Le choca ahora ese tipo de medicina? «Sí, lo hace y lo desapruebo –responde–. Pero también me disgusta intensamente la oposición a la muerte asistida. El paciente, y no el médico, debe poder decidir si muere rápida o lentamente. La buena medicina se basa en la evidencia. Los que se oponen a la muerte asistida no pueden recurrir a ninguna prueba para apoyar su posición. Su respuesta es emocional y moral, disfrazada de argumento racional».

Marsh tiene su propio kit de suicidio desde hace muchos años: «No puedo decirle lo que contiene a menos que prometa no contarlo». Pero es seguro que si Marsh quiere acabar con su vida tiene los medios.
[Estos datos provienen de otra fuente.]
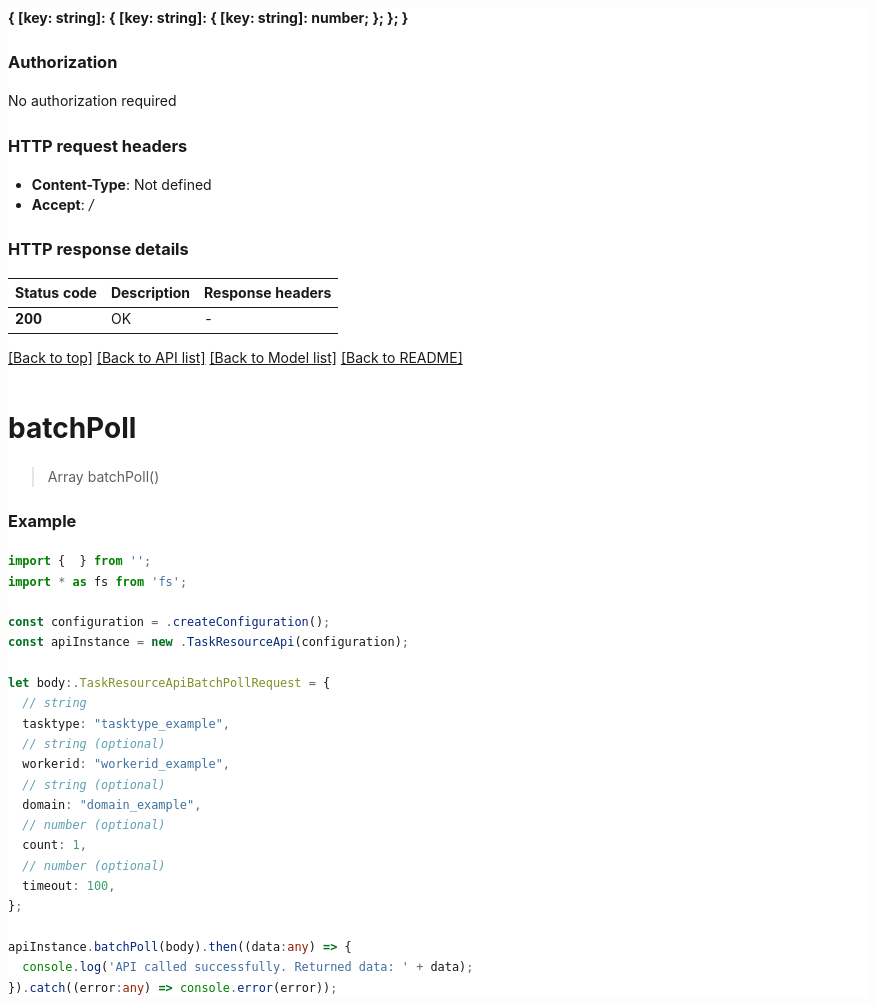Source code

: **{ [key: string]: { [key: string]: { [key: string]: number; }; }; }**

### Authorization

No authorization required

### HTTP request headers

 - **Content-Type**: Not defined
 - **Accept**: */*


### HTTP response details
| Status code | Description | Response headers |
|-------------|-------------|------------------|
**200** | OK |  -  |

[[Back to top]](#) [[Back to API list]](README.md#documentation-for-api-endpoints) [[Back to Model list]](README.md#documentation-for-models) [[Back to README]](README.md)

# **batchPoll**
> Array<Task> batchPoll()


### Example


```typescript
import {  } from '';
import * as fs from 'fs';

const configuration = .createConfiguration();
const apiInstance = new .TaskResourceApi(configuration);

let body:.TaskResourceApiBatchPollRequest = {
  // string
  tasktype: "tasktype_example",
  // string (optional)
  workerid: "workerid_example",
  // string (optional)
  domain: "domain_example",
  // number (optional)
  count: 1,
  // number (optional)
  timeout: 100,
};

apiInstance.batchPoll(body).then((data:any) => {
  console.log('API called successfully. Returned data: ' + data);
}).catch((error:any) => console.error(error));
```

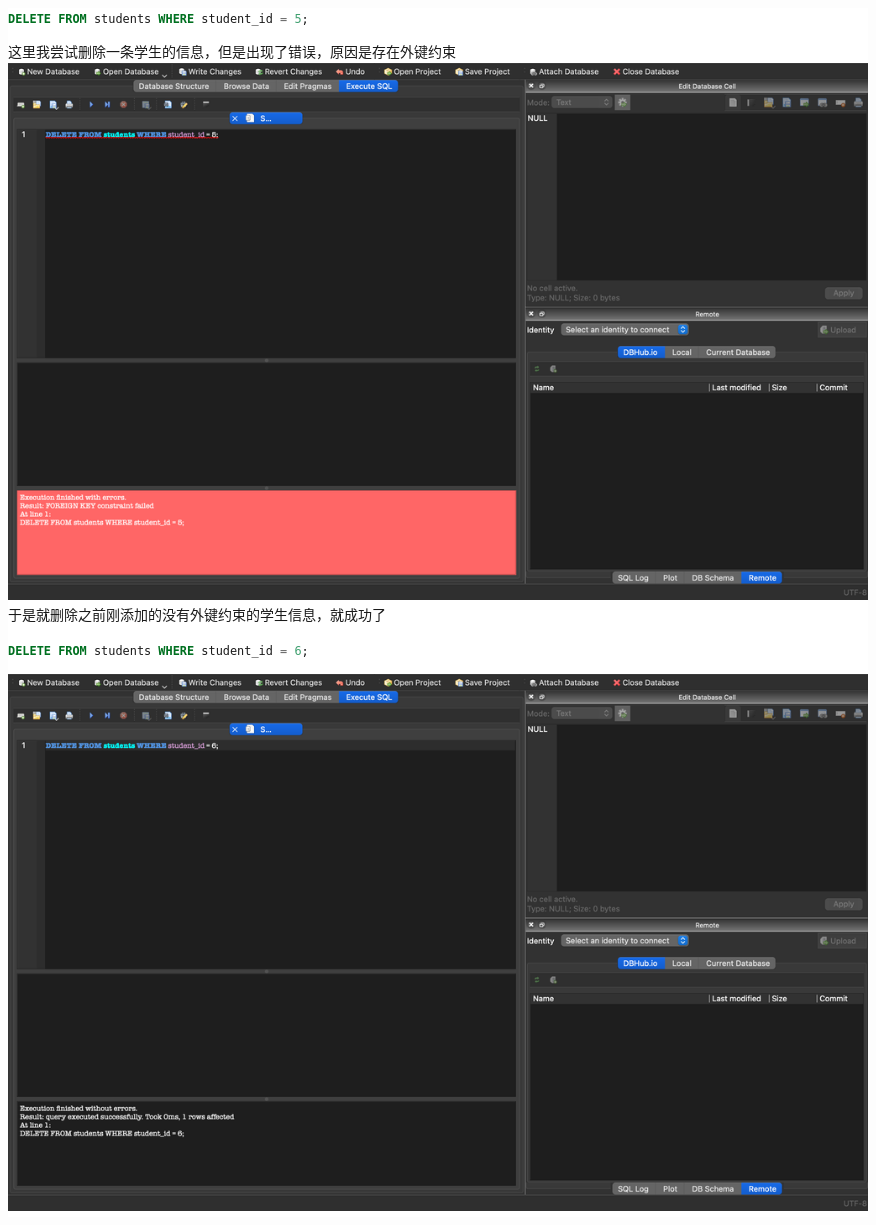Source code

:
 ```sql
DELETE FROM students WHERE student_id = 5;
```
这里我尝试删除一条学生的信息，但是出现了错误，原因是存在外键约束
![alt text](<Screenshot 2025-05-04 at 06.38.12.png>)
于是就删除之前刚添加的没有外键约束的学生信息，就成功了
```sql
DELETE FROM students WHERE student_id = 6;
```
![alt text](<Screenshot 2025-05-04 at 06.41.49.png>)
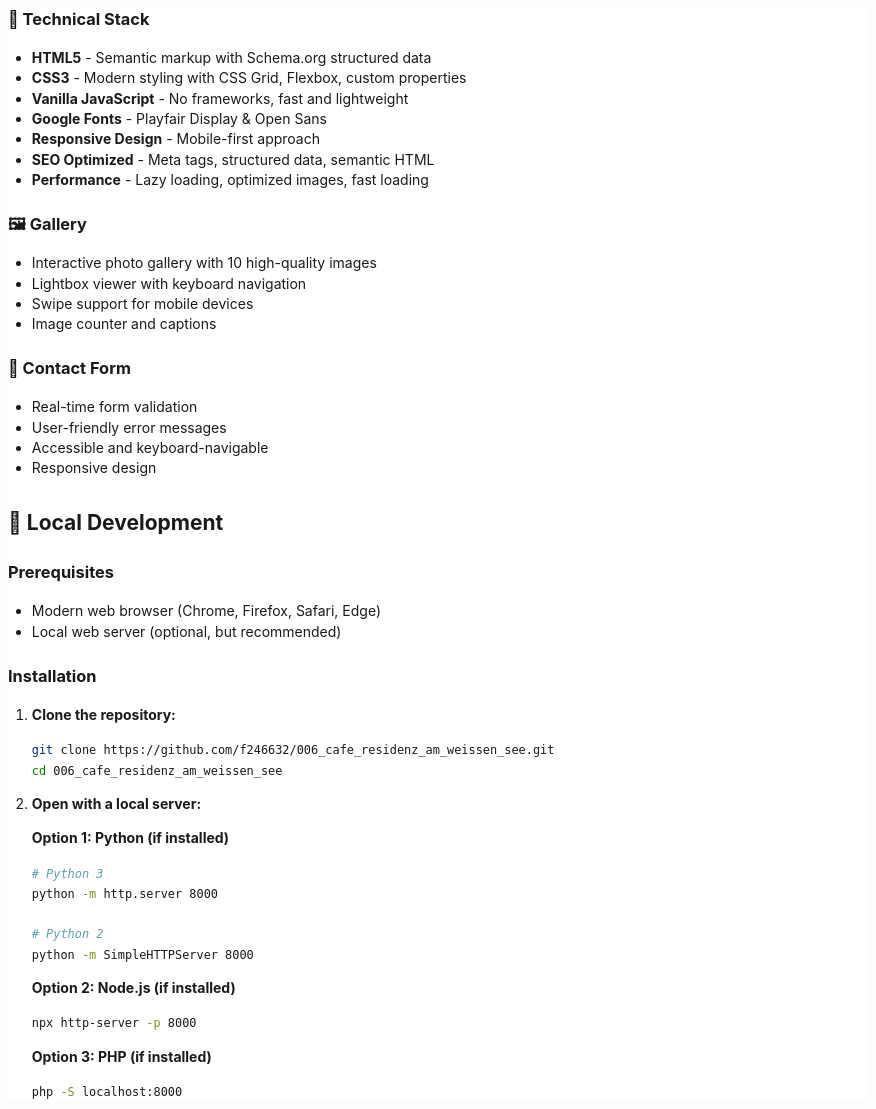 ### 🎨 Technical Stack
- **HTML5** - Semantic markup with Schema.org structured data
- **CSS3** - Modern styling with CSS Grid, Flexbox, custom properties
- **Vanilla JavaScript** - No frameworks, fast and lightweight
- **Google Fonts** - Playfair Display & Open Sans
- **Responsive Design** - Mobile-first approach
- **SEO Optimized** - Meta tags, structured data, semantic HTML
- **Performance** - Lazy loading, optimized images, fast loading

### 🖼️ Gallery
- Interactive photo gallery with 10 high-quality images
- Lightbox viewer with keyboard navigation
- Swipe support for mobile devices
- Image counter and captions

### 📧 Contact Form
- Real-time form validation
- User-friendly error messages
- Accessible and keyboard-navigable
- Responsive design

## 🚀 Local Development

### Prerequisites
- Modern web browser (Chrome, Firefox, Safari, Edge)
- Local web server (optional, but recommended)

### Installation

1. **Clone the repository:**
   ```bash
   git clone https://github.com/f246632/006_cafe_residenz_am_weissen_see.git
   cd 006_cafe_residenz_am_weissen_see
   ```

2. **Open with a local server:**

   **Option 1: Python (if installed)**
   ```bash
   # Python 3
   python -m http.server 8000

   # Python 2
   python -m SimpleHTTPServer 8000
   ```

   **Option 2: Node.js (if installed)**
   ```bash
   npx http-server -p 8000
   ```

   **Option 3: PHP (if installed)**
   ```bash
   php -S localhost:8000
   ```
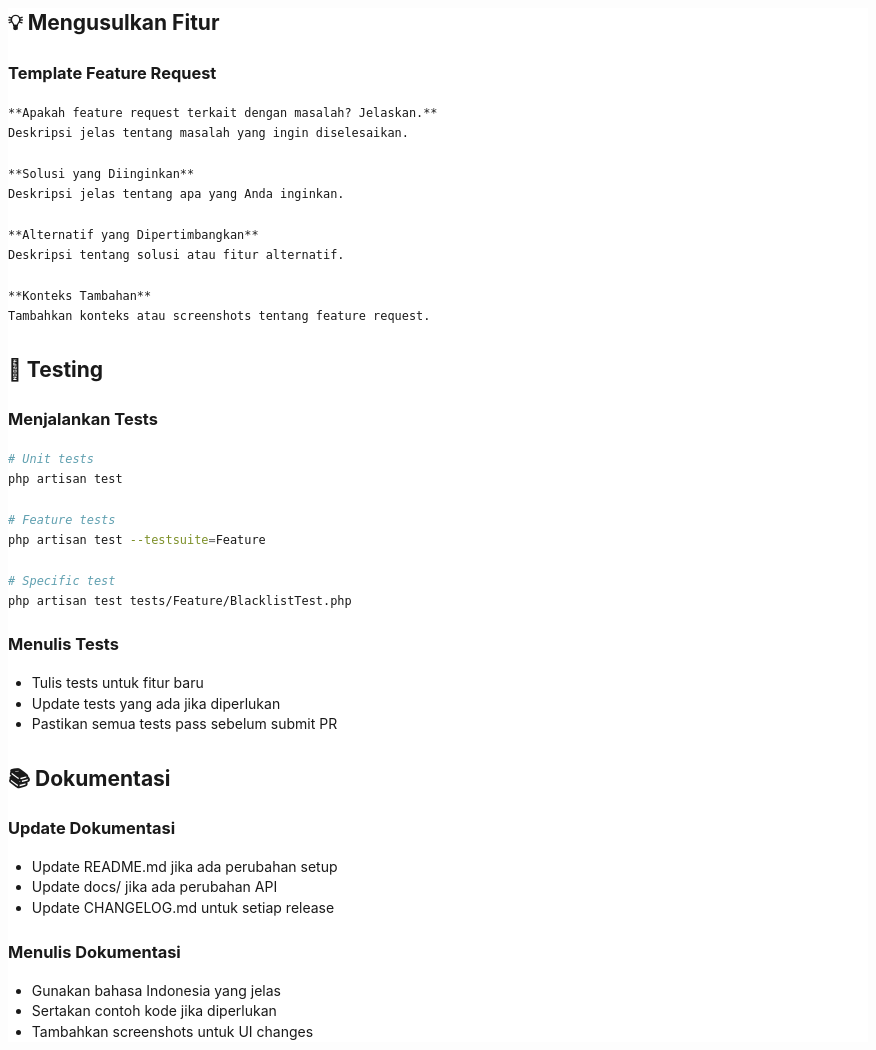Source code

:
 ```markdown
```

## 💡 Mengusulkan Fitur

### Template Feature Request
```markdown
**Apakah feature request terkait dengan masalah? Jelaskan.**
Deskripsi jelas tentang masalah yang ingin diselesaikan.

**Solusi yang Diinginkan**
Deskripsi jelas tentang apa yang Anda inginkan.

**Alternatif yang Dipertimbangkan**
Deskripsi tentang solusi atau fitur alternatif.

**Konteks Tambahan**
Tambahkan konteks atau screenshots tentang feature request.
```

## 🧪 Testing

### Menjalankan Tests
```bash
# Unit tests
php artisan test

# Feature tests
php artisan test --testsuite=Feature

# Specific test
php artisan test tests/Feature/BlacklistTest.php
```

### Menulis Tests
- Tulis tests untuk fitur baru
- Update tests yang ada jika diperlukan
- Pastikan semua tests pass sebelum submit PR

## 📚 Dokumentasi

### Update Dokumentasi
- Update README.md jika ada perubahan setup
- Update docs/ jika ada perubahan API
- Update CHANGELOG.md untuk setiap release

### Menulis Dokumentasi
- Gunakan bahasa Indonesia yang jelas
- Sertakan contoh kode jika diperlukan
- Tambahkan screenshots untuk UI changes
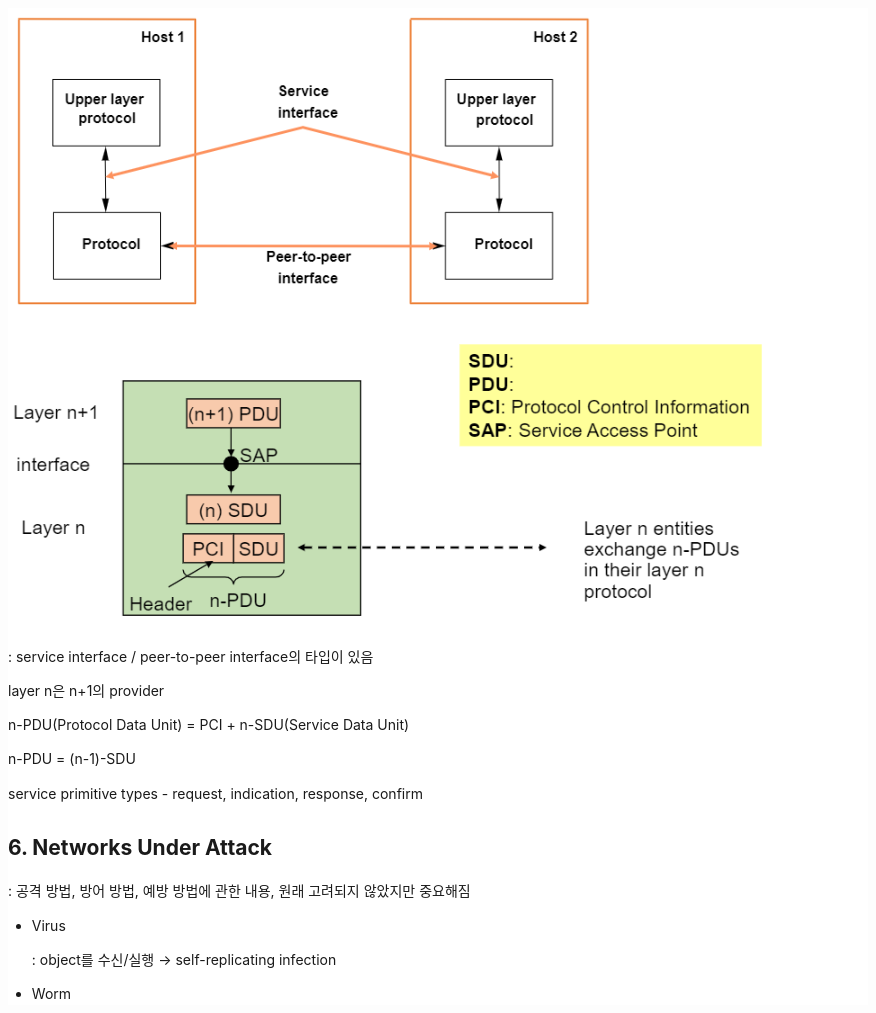 ![Untitled](./pics/Untitled%2019.png)

![Untitled](./pics/Untitled%2020.png)

: service interface / peer-to-peer interface의 타입이 있음

layer n은 n+1의 provider

n-PDU(Protocol Data Unit) = PCI + n-SDU(Service Data Unit)

n-PDU = (n-1)-SDU

service primitive types - request, indication, response, confirm

## 6. Networks Under Attack

: 공격 방법, 방어 방법, 예방 방법에 관한 내용, 원래 고려되지 않았지만 중요해짐

- Virus
    
    : object를 수신/실행 → self-replicating infection
    
- Worm
    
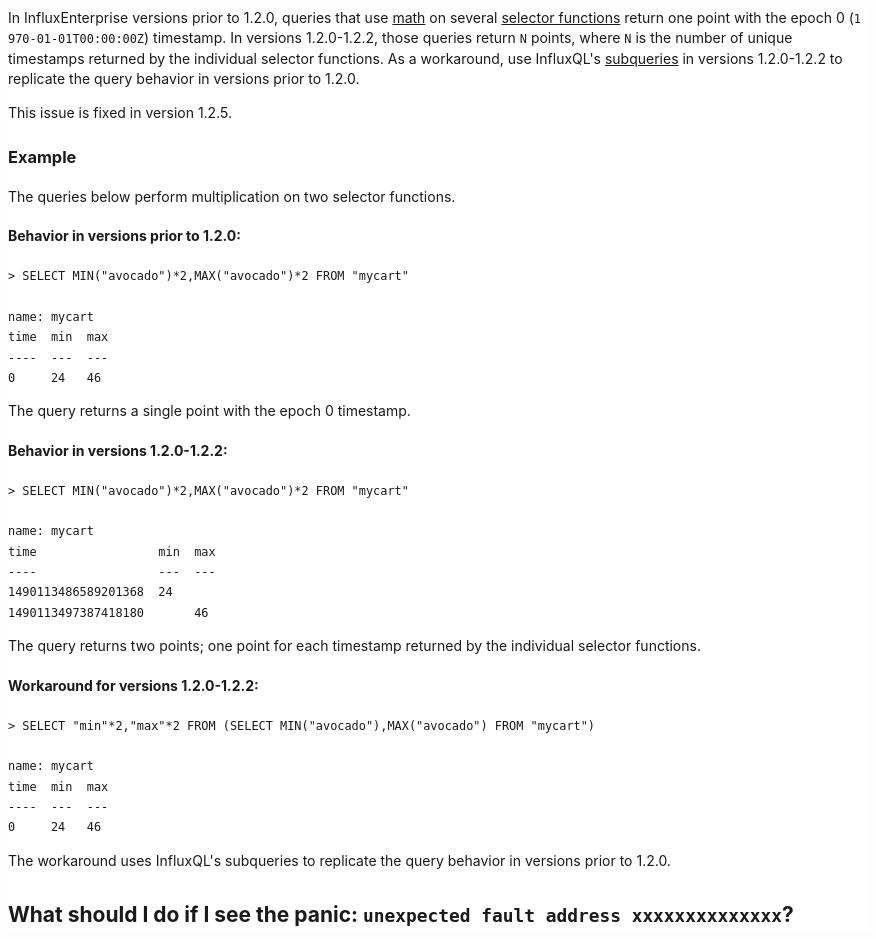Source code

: In InfluxEnterprise versions prior to 1.2.0, queries that use [math](/influxdb/v1.3/query_language/math_operators/) on several [selector functions](/influxdb/v1.3/query_language/functions/#selectors) return one point with the epoch 0 (`1970-01-01T00:00:00Z`) timestamp.
In versions 1.2.0-1.2.2, those queries return `N` points, where `N` is the number of unique timestamps returned by the individual selector functions.
As a workaround, use InfluxQL's [subqueries](/influxdb/v1.3/query_language/data_exploration/#subqueries) in versions 1.2.0-1.2.2 to replicate the query behavior in versions prior to 1.2.0.

This issue is fixed in version 1.2.5.

### Example

The queries below perform multiplication on two selector functions.

#### Behavior in versions prior to 1.2.0:
```
> SELECT MIN("avocado")*2,MAX("avocado")*2 FROM "mycart"

name: mycart
time  min  max
----  ---  ---
0     24   46
```

The query returns a single point with the epoch 0 timestamp.

#### Behavior in versions 1.2.0-1.2.2:
```
> SELECT MIN("avocado")*2,MAX("avocado")*2 FROM "mycart"

name: mycart
time                 min  max
----                 ---  ---
1490113486589201368  24
1490113497387418180       46
```

The query returns two points; one point for each timestamp returned by the individual selector functions.

#### Workaround for versions 1.2.0-1.2.2:
```
> SELECT "min"*2,"max"*2 FROM (SELECT MIN("avocado"),MAX("avocado") FROM "mycart")

name: mycart
time  min  max
----  ---  ---
0     24   46
```

The workaround uses InfluxQL's subqueries to replicate the query behavior in versions prior to 1.2.0.

## What should I do if I see the panic: `unexpected fault address xxxxxxxxxxxxxx`?
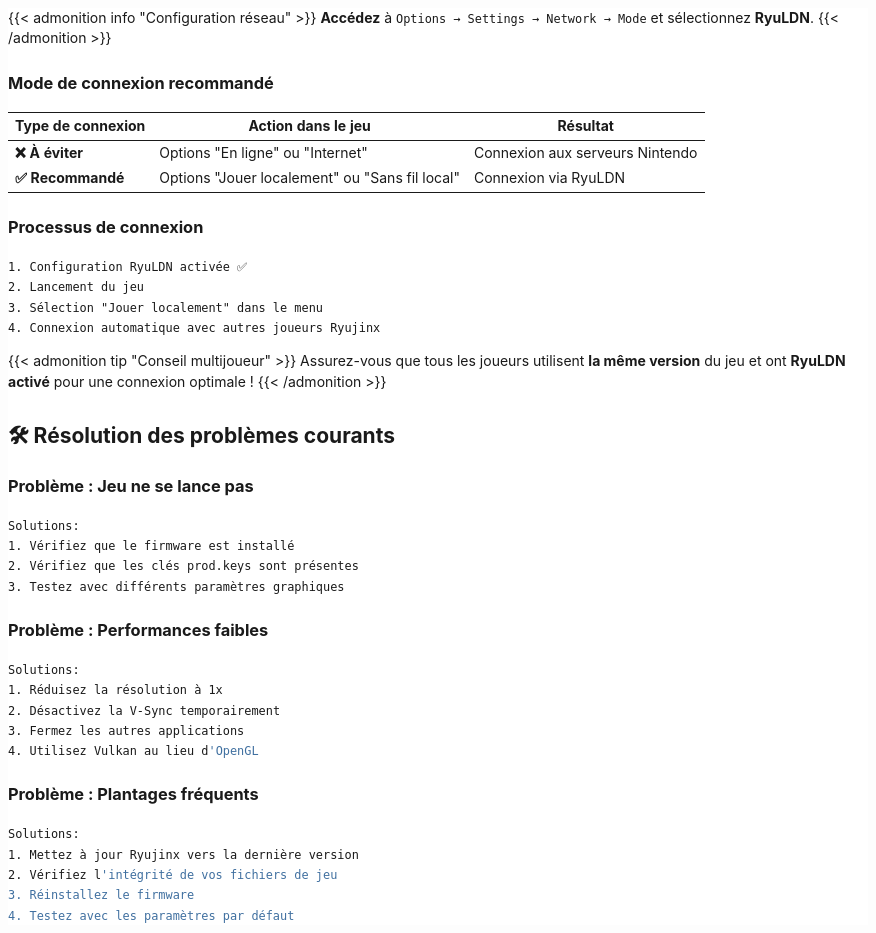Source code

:{{< admonition info "Configuration réseau" >}}
**Accédez** à `Options → Settings → Network → Mode` et sélectionnez **RyuLDN**.
{{< /admonition >}}

### Mode de connexion recommandé

| Type de connexion | Action dans le jeu | Résultat |
|-------------------|-------------------|----------|
| **❌ À éviter** | Options "En ligne" ou "Internet" | Connexion aux serveurs Nintendo |
| **✅ Recommandé** | Options "Jouer localement" ou "Sans fil local" | Connexion via RyuLDN |

### Processus de connexion

```
1. Configuration RyuLDN activée ✅
2. Lancement du jeu
3. Sélection "Jouer localement" dans le menu
4. Connexion automatique avec autres joueurs Ryujinx
```

{{< admonition tip "Conseil multijoueur" >}}
Assurez-vous que tous les joueurs utilisent **la même version** du jeu et ont **RyuLDN activé** pour une connexion optimale !
{{< /admonition >}}

## 🛠️ Résolution des problèmes courants

### Problème : Jeu ne se lance pas
```bash
Solutions:
1. Vérifiez que le firmware est installé
2. Vérifiez que les clés prod.keys sont présentes
3. Testez avec différents paramètres graphiques
```

### Problème : Performances faibles
```bash
Solutions:
1. Réduisez la résolution à 1x
2. Désactivez la V-Sync temporairement
3. Fermez les autres applications
4. Utilisez Vulkan au lieu d'OpenGL
```

### Problème : Plantages fréquents
```bash
Solutions:
1. Mettez à jour Ryujinx vers la dernière version
2. Vérifiez l'intégrité de vos fichiers de jeu
3. Réinstallez le firmware
4. Testez avec les paramètres par défaut
```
«Todos queremos que nuestros médicos sean infalibles porque es aterrador pensar que no lo son. Como médico, aprendes a ocultar tus sentimientos a tus pacientes y acabas escondiéndotelos a ti mismo»

¿Cómo sabrá cuándo es el momento? «Soy plenamente consciente de lo que nos depara el futuro –cuenta–. He visto algunas muertes horribles. Si estoy paralizado en la cama, sin poder moverme y con doble incontinencia, querría irme –prosigue–. No creo que cambie de opinión sabiendo que voy a morir de todos modos».

La 'tonta' idea humana de vivir para siempre

Por el momento se encuentra en plena forma y de un humor excelente. Me enseña sus habitaciones, todas construidas por él mismo. Ahora se dedica a la casa de muñecas que está haciendo para sus nietas. Su cáncer está en remisión, pero reconoce que cuando su PSA empiece a subir de nuevo, «lo que ocurrirá», será doloroso. «Para entonces puede que hayamos entrado en un mundo nuevo de medicamentos de quimioterapia», añade esperanzado, y luego se regaña a sí mismo. «Pero solo lo digo porque tengo esta tonta idea humana de que voy a vivir para siempre. ¿Qué más quiero hacer con mi vida? Nada. Quiero terminar la casa de muñecas. Quiero estar ahí para Kate y mi familia. El resto es solo codicia. He tenido una vida fantástica, soy muy afortunado. Mi principal preocupación es dejar este mundo con gracia, rapidez y valentía, con el menor alboroto posible».